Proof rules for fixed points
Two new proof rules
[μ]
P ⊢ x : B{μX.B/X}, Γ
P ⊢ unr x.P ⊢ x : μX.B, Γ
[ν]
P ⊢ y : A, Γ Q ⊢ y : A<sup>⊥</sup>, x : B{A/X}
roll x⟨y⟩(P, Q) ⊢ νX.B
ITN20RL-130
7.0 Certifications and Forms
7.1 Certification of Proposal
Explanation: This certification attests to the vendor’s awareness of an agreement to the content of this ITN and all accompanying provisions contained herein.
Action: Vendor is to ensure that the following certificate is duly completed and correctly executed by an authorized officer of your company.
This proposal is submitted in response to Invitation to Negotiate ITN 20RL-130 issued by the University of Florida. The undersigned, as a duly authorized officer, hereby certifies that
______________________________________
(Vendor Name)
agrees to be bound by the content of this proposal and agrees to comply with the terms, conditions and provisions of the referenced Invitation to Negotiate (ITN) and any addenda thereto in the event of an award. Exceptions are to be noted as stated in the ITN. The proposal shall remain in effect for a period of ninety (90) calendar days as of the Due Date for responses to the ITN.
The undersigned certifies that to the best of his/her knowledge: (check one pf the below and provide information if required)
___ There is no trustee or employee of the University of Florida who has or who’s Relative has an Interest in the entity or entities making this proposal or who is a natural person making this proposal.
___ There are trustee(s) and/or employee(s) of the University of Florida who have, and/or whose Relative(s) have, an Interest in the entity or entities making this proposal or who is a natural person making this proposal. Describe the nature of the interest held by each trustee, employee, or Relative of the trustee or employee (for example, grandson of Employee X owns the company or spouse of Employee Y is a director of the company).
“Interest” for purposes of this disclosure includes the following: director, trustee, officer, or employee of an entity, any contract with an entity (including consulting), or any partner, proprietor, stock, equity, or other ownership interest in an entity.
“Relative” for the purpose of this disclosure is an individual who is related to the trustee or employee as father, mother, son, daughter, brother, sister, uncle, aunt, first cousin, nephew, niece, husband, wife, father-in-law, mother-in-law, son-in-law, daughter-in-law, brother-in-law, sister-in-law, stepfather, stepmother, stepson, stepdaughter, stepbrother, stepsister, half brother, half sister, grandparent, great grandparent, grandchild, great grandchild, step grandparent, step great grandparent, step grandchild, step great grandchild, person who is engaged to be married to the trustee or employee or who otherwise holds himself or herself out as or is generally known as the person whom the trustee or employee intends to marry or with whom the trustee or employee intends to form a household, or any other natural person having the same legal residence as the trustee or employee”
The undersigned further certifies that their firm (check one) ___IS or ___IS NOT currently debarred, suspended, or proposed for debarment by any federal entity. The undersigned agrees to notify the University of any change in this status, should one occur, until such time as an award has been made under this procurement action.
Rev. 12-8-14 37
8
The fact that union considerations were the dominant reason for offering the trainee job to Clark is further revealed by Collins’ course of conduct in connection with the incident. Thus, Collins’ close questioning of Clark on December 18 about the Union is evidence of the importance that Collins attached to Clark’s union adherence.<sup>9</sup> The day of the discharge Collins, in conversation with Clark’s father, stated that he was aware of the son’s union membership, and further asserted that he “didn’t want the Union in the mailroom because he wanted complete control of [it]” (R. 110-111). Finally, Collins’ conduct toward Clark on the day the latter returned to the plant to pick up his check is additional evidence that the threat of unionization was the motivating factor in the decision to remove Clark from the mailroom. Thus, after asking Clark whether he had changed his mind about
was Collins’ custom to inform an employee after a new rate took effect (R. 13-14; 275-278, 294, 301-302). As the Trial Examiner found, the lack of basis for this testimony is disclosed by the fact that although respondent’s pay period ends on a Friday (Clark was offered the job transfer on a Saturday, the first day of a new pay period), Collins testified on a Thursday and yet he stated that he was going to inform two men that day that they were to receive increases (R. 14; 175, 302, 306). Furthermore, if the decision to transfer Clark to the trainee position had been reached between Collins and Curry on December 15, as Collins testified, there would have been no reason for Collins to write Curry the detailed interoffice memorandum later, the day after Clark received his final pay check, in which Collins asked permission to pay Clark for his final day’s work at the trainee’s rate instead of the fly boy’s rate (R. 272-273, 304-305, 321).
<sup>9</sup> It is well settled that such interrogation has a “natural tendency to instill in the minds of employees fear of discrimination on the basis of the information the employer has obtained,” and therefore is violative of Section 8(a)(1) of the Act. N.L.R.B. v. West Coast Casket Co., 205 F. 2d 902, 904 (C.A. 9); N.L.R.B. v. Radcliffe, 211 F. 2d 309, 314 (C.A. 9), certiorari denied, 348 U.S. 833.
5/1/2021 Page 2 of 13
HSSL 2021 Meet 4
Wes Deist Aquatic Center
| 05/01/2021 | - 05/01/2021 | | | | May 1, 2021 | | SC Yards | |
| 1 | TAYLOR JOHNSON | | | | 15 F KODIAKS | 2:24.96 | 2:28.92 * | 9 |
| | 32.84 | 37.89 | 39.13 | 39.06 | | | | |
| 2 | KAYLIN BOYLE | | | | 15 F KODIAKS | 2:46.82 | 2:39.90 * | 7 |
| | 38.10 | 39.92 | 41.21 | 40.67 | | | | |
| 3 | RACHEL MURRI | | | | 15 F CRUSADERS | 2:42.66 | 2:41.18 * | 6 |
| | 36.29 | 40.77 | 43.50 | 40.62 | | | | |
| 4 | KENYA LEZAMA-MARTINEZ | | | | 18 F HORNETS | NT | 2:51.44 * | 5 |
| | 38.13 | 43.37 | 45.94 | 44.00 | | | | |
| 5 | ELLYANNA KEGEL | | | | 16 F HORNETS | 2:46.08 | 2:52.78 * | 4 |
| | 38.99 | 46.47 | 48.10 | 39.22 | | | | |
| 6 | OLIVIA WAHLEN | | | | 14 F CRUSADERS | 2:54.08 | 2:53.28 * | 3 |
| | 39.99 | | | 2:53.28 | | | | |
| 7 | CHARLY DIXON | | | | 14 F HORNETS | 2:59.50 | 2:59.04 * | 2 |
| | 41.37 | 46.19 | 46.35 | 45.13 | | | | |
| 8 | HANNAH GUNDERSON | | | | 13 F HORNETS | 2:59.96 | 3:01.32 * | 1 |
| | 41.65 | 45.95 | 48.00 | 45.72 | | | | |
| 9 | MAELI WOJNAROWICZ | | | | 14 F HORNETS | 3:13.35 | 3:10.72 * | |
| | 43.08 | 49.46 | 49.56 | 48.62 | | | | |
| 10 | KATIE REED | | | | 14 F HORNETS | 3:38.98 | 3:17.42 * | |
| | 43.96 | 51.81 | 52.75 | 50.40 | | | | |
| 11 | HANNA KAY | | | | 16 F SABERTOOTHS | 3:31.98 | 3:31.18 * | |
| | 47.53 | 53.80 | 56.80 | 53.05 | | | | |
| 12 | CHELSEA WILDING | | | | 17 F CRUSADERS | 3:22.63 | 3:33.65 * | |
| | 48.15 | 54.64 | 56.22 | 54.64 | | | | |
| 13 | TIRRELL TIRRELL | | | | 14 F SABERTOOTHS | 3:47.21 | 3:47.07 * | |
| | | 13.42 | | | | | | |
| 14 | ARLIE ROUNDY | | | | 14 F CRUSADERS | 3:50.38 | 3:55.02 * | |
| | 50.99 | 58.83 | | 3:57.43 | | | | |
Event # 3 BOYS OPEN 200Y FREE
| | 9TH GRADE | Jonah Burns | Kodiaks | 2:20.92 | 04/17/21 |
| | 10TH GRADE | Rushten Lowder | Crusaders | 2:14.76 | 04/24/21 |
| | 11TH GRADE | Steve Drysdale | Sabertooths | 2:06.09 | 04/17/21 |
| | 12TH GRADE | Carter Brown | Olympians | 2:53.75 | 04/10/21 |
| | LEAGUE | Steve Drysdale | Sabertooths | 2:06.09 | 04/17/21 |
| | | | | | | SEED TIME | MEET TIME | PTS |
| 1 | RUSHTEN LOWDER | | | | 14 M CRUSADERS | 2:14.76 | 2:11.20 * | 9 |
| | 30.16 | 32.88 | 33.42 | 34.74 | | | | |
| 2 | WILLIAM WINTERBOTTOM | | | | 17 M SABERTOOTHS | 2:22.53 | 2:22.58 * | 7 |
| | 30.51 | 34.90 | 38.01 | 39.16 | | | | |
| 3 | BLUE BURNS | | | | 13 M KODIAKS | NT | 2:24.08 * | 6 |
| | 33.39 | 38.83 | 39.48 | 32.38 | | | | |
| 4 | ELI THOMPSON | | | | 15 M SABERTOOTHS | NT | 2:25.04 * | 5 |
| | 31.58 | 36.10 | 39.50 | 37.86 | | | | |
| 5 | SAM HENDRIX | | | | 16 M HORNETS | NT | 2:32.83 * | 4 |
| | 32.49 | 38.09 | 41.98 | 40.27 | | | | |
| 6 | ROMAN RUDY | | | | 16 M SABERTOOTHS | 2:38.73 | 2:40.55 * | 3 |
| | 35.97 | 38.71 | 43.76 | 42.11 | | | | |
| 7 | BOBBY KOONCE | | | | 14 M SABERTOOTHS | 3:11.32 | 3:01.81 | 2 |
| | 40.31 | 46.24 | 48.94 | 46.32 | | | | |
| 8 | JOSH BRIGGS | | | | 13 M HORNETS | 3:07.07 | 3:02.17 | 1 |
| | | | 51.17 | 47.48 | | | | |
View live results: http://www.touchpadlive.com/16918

===============

# AIM OF THE EXERCISE
Above are the records; please copy exactly their first line and each line after it through the line containing "(Vendor Name)", and no line after that.

# EXERCISE RESPONSE
Proof rules for fixed points
Two new proof rules
[μ]
P ⊢ x : B{μX.B/X}, Γ
P ⊢ unr x.P ⊢ x : μX.B, Γ
[ν]
P ⊢ y : A, Γ Q ⊢ y : A<sup>⊥</sup>, x : B{A/X}
roll x⟨y⟩(P, Q) ⊢ νX.B
ITN20RL-130
7.0 Certifications and Forms
7.1 Certification of Proposal
Explanation: This certification attests to the vendor’s awareness of an agreement to the content of this ITN and all accompanying provisions contained herein.
Action: Vendor is to ensure that the following certificate is duly completed and correctly executed by an authorized officer of your company.
This proposal is submitted in response to Invitation to Negotiate ITN 20RL-130 issued by the University of Florida. The undersigned, as a duly authorized officer, hereby certifies that
______________________________________
(Vendor Name)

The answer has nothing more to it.